◆ Problem details: Pictures are to be excluded. Please print only the lines from the one containing "I квартал, Огбуз кожно-венерологический диспансер: 9657020" through the end of the data, exactly as they appear.

◆ Given data:

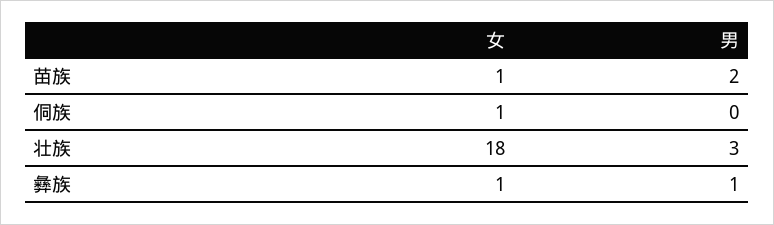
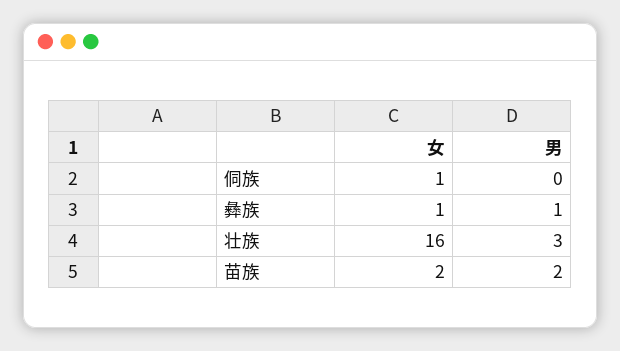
女, 苗族: 1 -> 2
女, 壮族: 18 -> 16

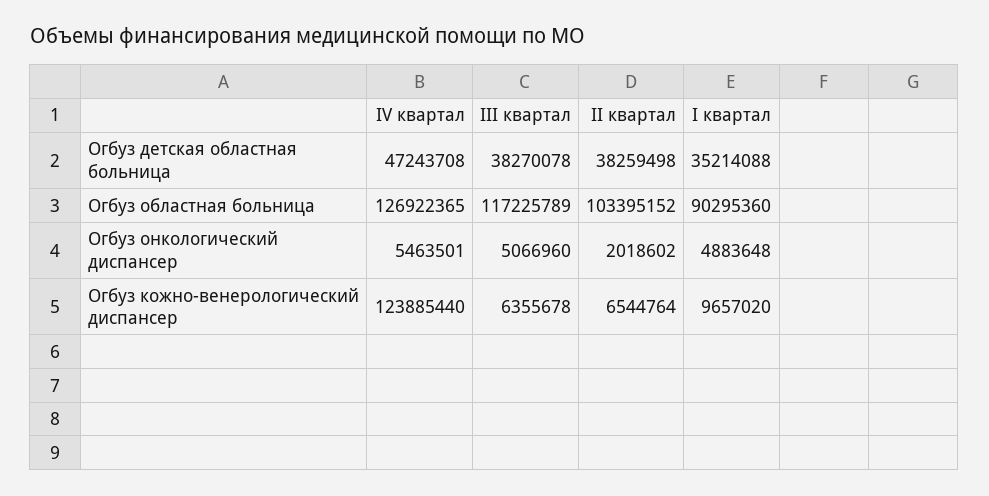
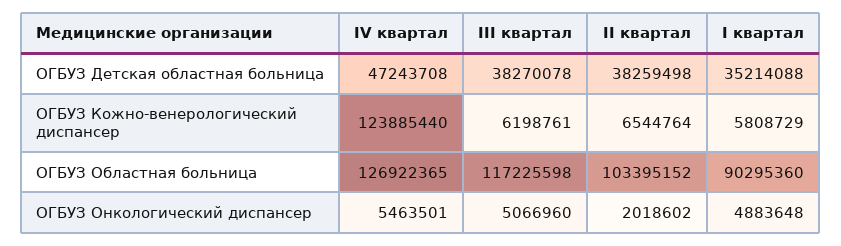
III квартал, Огбуз областная больница: 117225789 -> 117225598
III квартал, Огбуз кожно-венерологический диспансер: 6355678 -> 6198761
I квартал, Огбуз кожно-венерологический диспансер: 9657020 -> 5808729

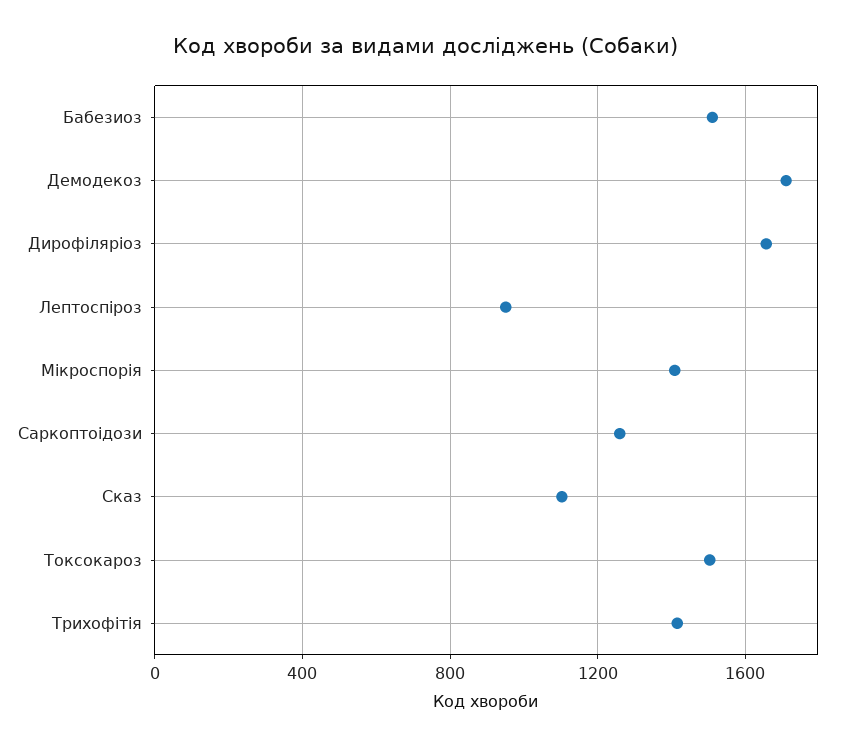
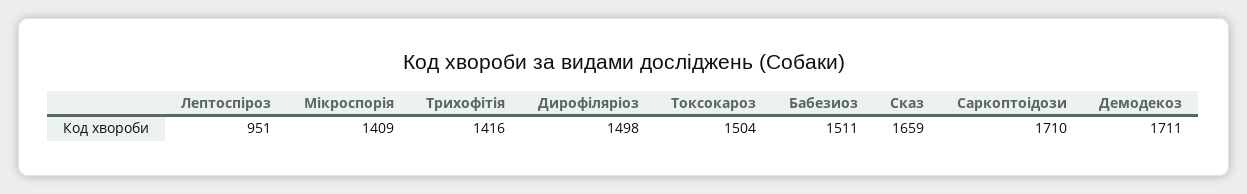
Дирофіляріоз: 1650 -> 1498
Саркоптоідози: 1250 -> 1710
Сказ: 1100 -> 1659

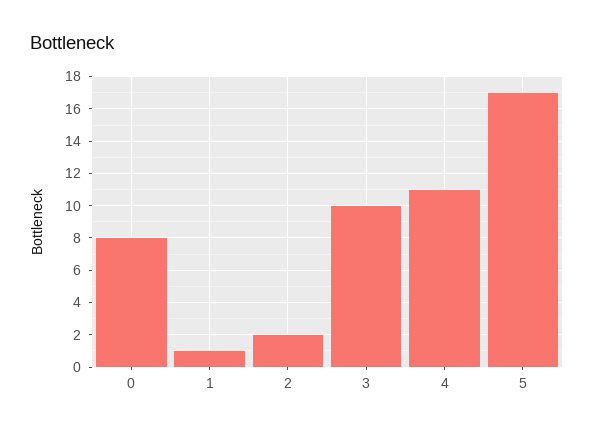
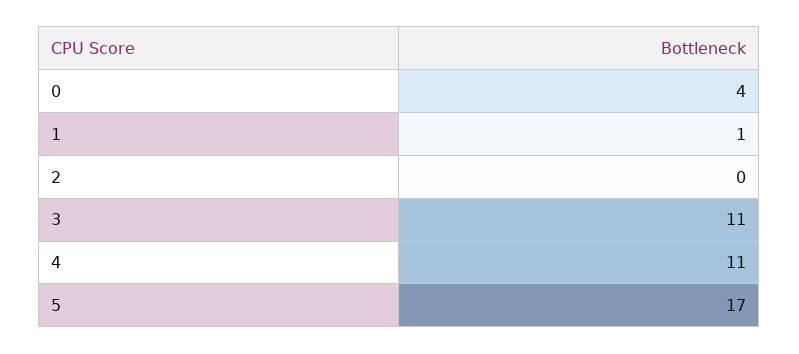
0: 8 -> 4
2: 2 -> 0
3: 10 -> 11

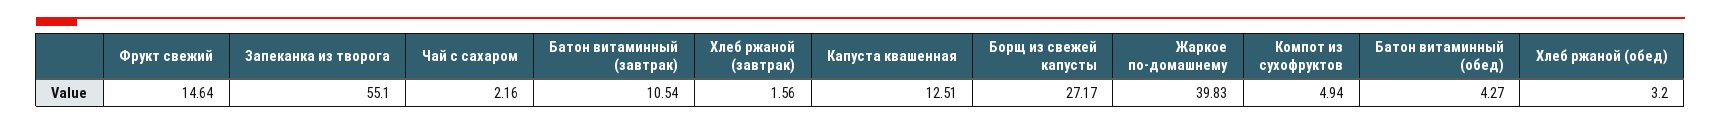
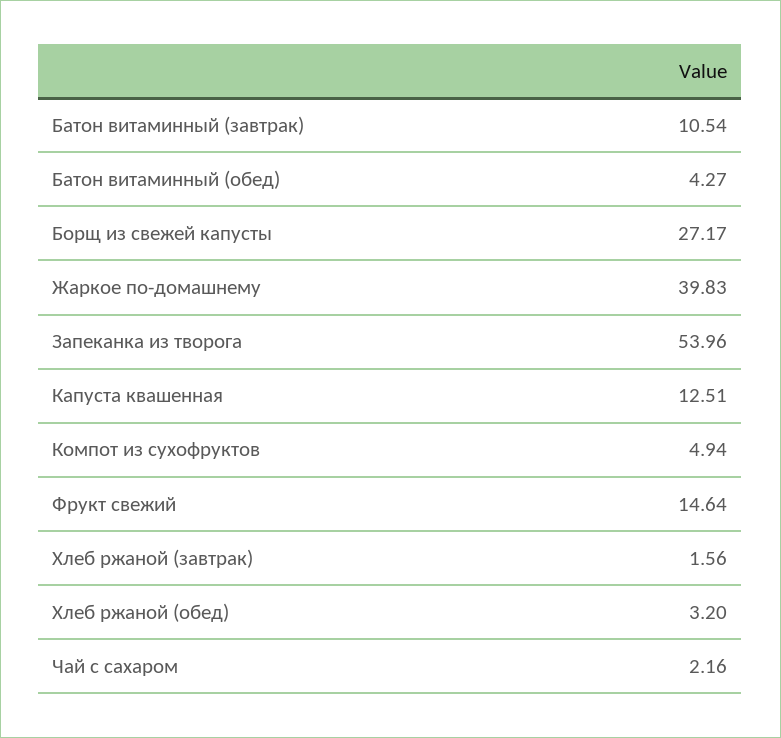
Запеканка из творога: 55.1 -> 53.96

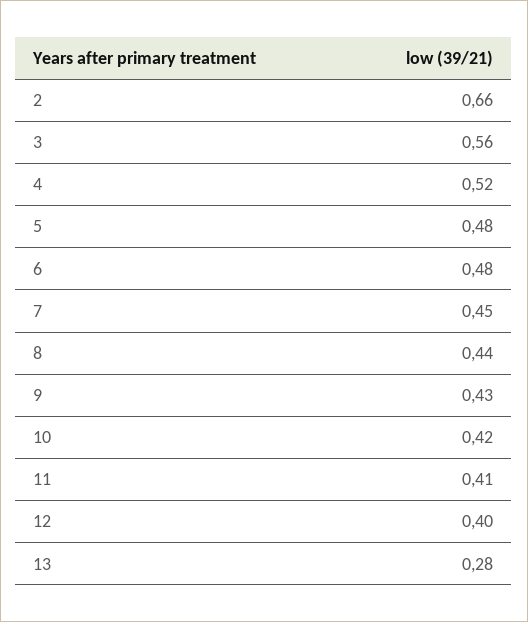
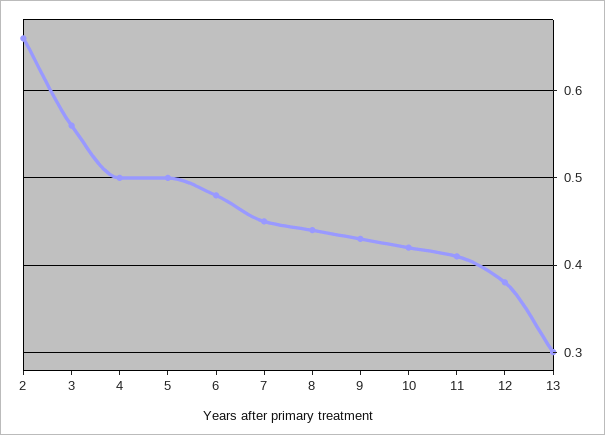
4: 0.52 -> 0.5
5: 0.48 -> 0.5
12: 0.4 -> 0.38
13: 0.28 -> 0.3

◆ Exercise result:
I квартал, Огбуз кожно-венерологический диспансер: 9657020 -> 5808729

Дирофіляріоз: 1650 -> 1498
Саркоптоідози: 1250 -> 1710
Сказ: 1100 -> 1659

0: 8 -> 4
2: 2 -> 0
3: 10 -> 11

Запеканка из творога: 55.1 -> 53.96

4: 0.52 -> 0.5
5: 0.48 -> 0.5
12: 0.4 -> 0.38
13: 0.28 -> 0.3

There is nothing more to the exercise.